The Senate confirmation hearings for Supreme Court nominee Elena Kagan are underway. The appointment of the former Dean of Harvard Law School may not be quite the foregone conclusion assumed a couple of months ago. Some Republican Senators seem to be winding themselves up for a filibuster.
Without fireworks the hearings are not attracting much attention, but they are prompting a vigorous revival of argument about "judicial activism". Ann Coulter puts the view from the right pithily:
"Congress, as the people's elected representatives, is supposed to "get things done." If they don't, that usually means the people don't want those things done. It's not the court's job to say: "Hey, Congress, you forgot to enact this! Don't worry, we'll take care of it." But liberals see the Supreme Court as their backup legislature, giving them all the laws Democrats can't pass themselves because they'd be voted out of office if they did."
Kagan's 5 years in Clinton's team, and hostility to military recruitment at Harvard are under the spotlight, along with concerns about her lack of law practice and judicial experience. The unseemly debate over whether she is lesbian is unlikely to revive in the Senate Committee but conscientious senators are worried about her position on judicial activism. Her support is substantially based on success as Dean of Harvard Law School. She has never been a judge and apparently has not written much of rigor.
She's struggling to point to anything showing much respect for the duty to maintain certainty and predictability in law. Former Attorney General Edwin Meese summed it up for conservatives long before the hearings as follows:
"Though Ms. Kagan has not written extensively on the role of a judge, the little she has written is troubling. In a law review article, she expressed agreement with the idea that the Court primarily exists to look out for the "despised and disadvantaged." The problem with this view—which sounds remarkably similar to President Obama's frequent appeals to judges ruling on grounds other than law–is that it allows judges to favor whichever particular client they view as "despised and disadvantaged."

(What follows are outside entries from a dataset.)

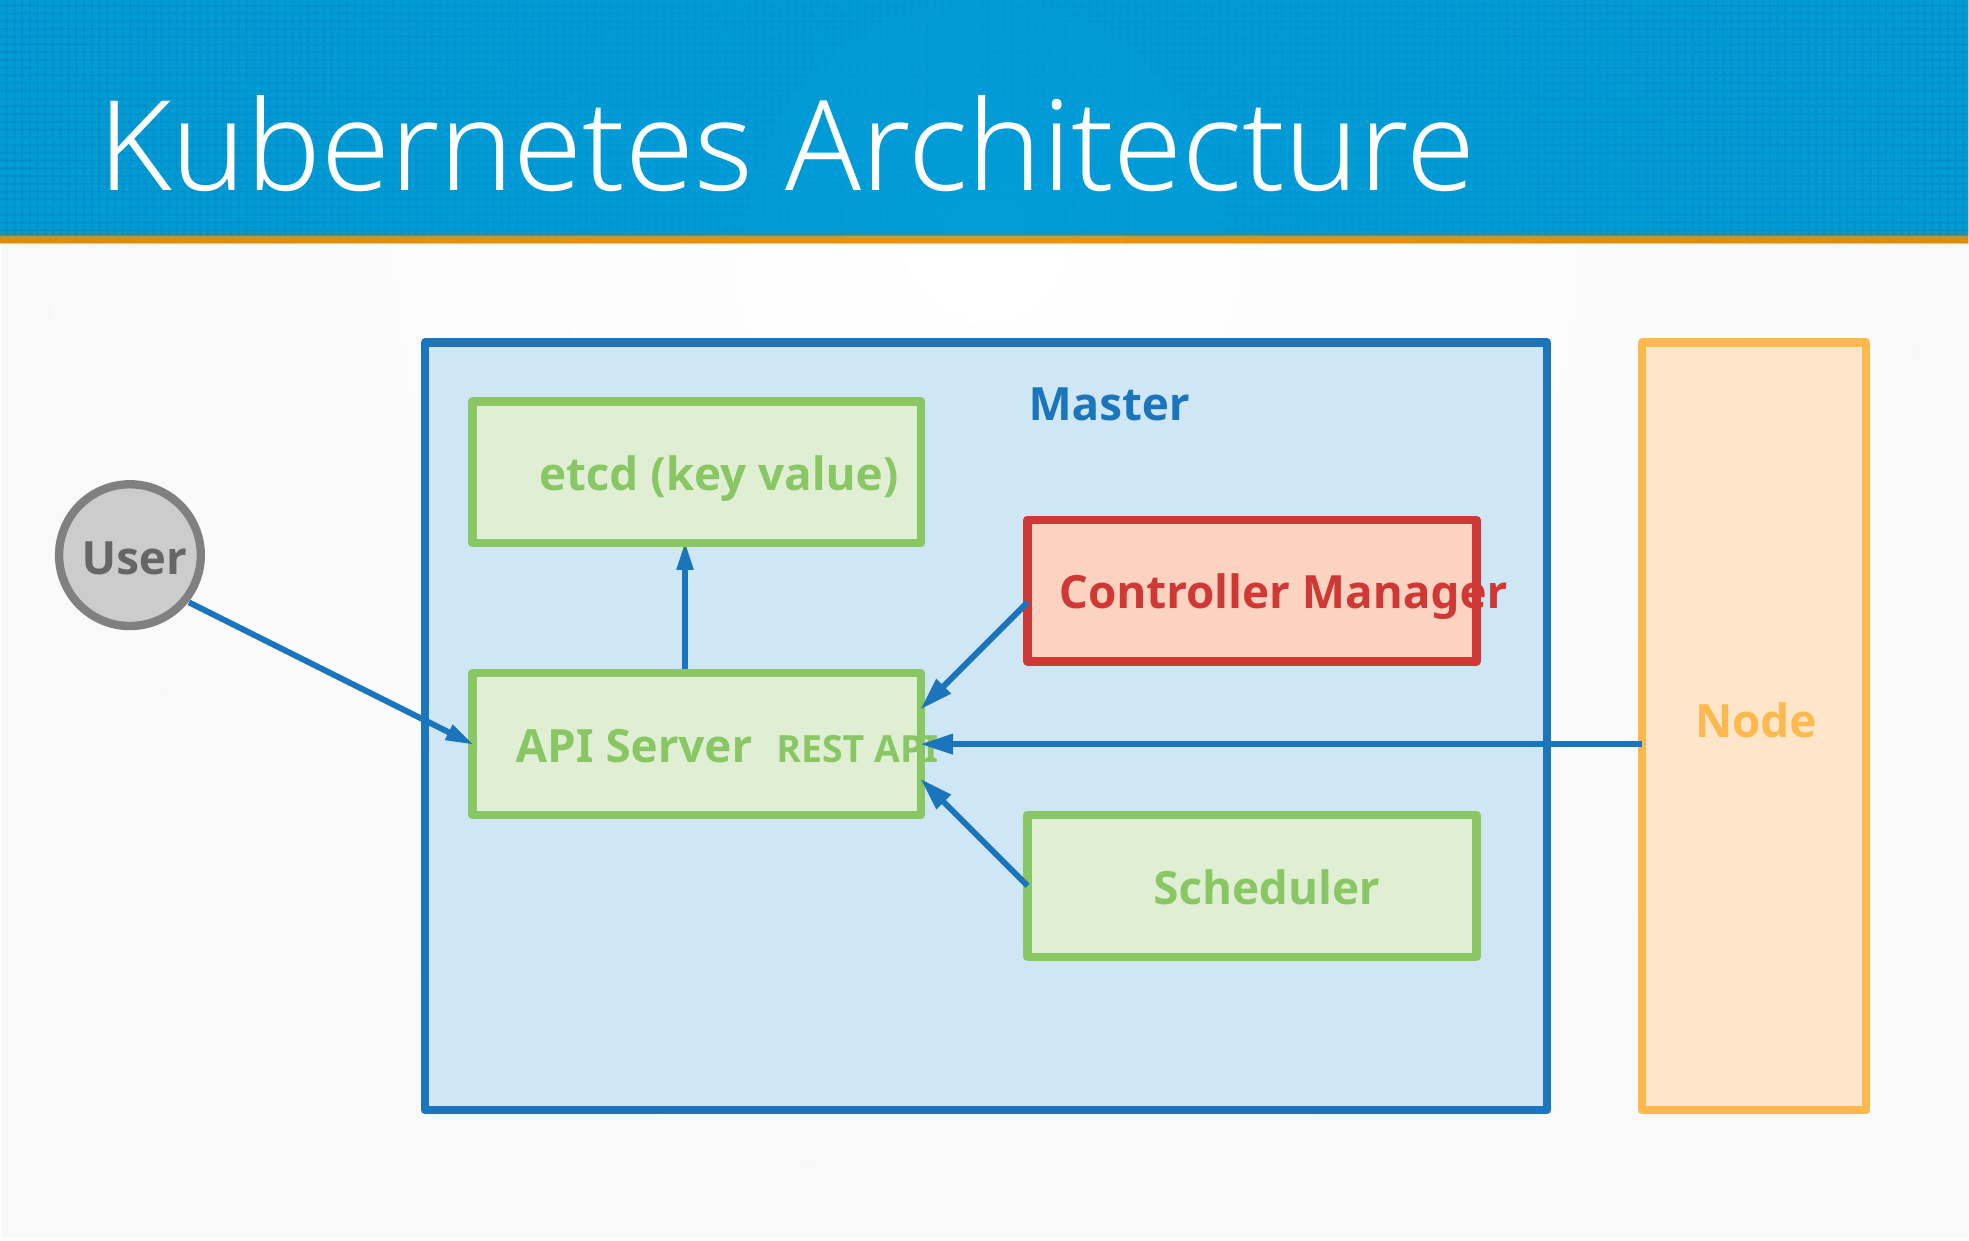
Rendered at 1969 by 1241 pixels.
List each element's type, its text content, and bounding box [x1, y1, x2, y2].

text_box [103, 621, 157, 627]
text_box [195, 527, 201, 584]
title Kubernetes Architecture [98, 19, 1870, 227]
text_box [59, 510, 75, 600]
text_box [1641, 342, 1867, 1111]
text_box [909, 740, 916, 748]
text_box Scheduler [1147, 851, 1364, 922]
text_box [425, 342, 1548, 1111]
text_box Master [1022, 367, 1172, 438]
text_box Node [1689, 685, 1808, 755]
text_box User [75, 493, 195, 621]
text_box Controller Manager [1052, 556, 1456, 626]
picture [0, 233, 1969, 1241]
text_box etcd (key value) [533, 438, 863, 508]
text_box API Server REST API [509, 710, 897, 780]
text_box [95, 484, 164, 493]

Our recent experience of a Law School Dean in high constutional legal office is not encouraging. In my view former Waikato Dean Margaret Wilson could hardly have a worse legacy as Attorney General and Associate Minister of Justice.
We got a relationships property law that penalises separated mothers with children and lonely old people and compulsorily attaches the property consequences of marriage to many others who have precisely the opposite intention by not marrying.
We lost access to the Privy Council, one of the world's most highly regarded judiciaries. I guess it would have cost New Zealand no more than $5m per year (all costs including lawyer travel) for the dozen or so cases a year that went to the Privy Council.
The standard view is that three hearing levels are needed to achieve reasonable appeal reliability. A well functioning judiciary is reversed in about one third of appeals at each level. 12 cases per year was a high normal frequency of appeal to the third level from our size population (comparing ourselves with Austraila, the UK, Canada).
We now have around three times that number going to the third level. The court was "designed" to hear up to 50 full cases per year.
The cost could be readily calculated accurately, but guesstimates will be close enough to highlight the point – we are now paying between five and ten times the previous cost with no noticeable increase in the certainty or predictability of our law, or any public increase in confidence in the judiciary.
The interest, maintenance and depreciation costs for our Supreme Court's ugly home alone may be more than $10m. There will be salary and operating costs of say another $4m. And assuming conservatively that it costs each side an average of $150k to take a case to the Supreme Court the increase in the number of cases going past the Court of Appeal takes the private cost to say $12m. The total of $26m can be compared with the guesstimate of $5m as the total cost of Privy Council access used during the debate over abolition of our right to go there.
But the worst result of our new arrangements is the inability reassure people that decisions are not overly influenced by chumminess between judges and counsel and litigants. That problem was at the heart of my efforts to force a rethink while Wilson's Bill was going through.
My worst fears have been justified. Just this week I was sent by an intelligent businessman his argument to the court for a rehearing in circumstances that to him reeked of the influence of personal friendships or undue respect between Supreme Court judges and counsel. Though I doubt that he is right, I can not be sure, and there is nothing I can say that will reassure him that his case has been considered dispassionately.
And we have yet to experience our first controversial appointment, after which there will be permanent suspicion of political agendas on the Court.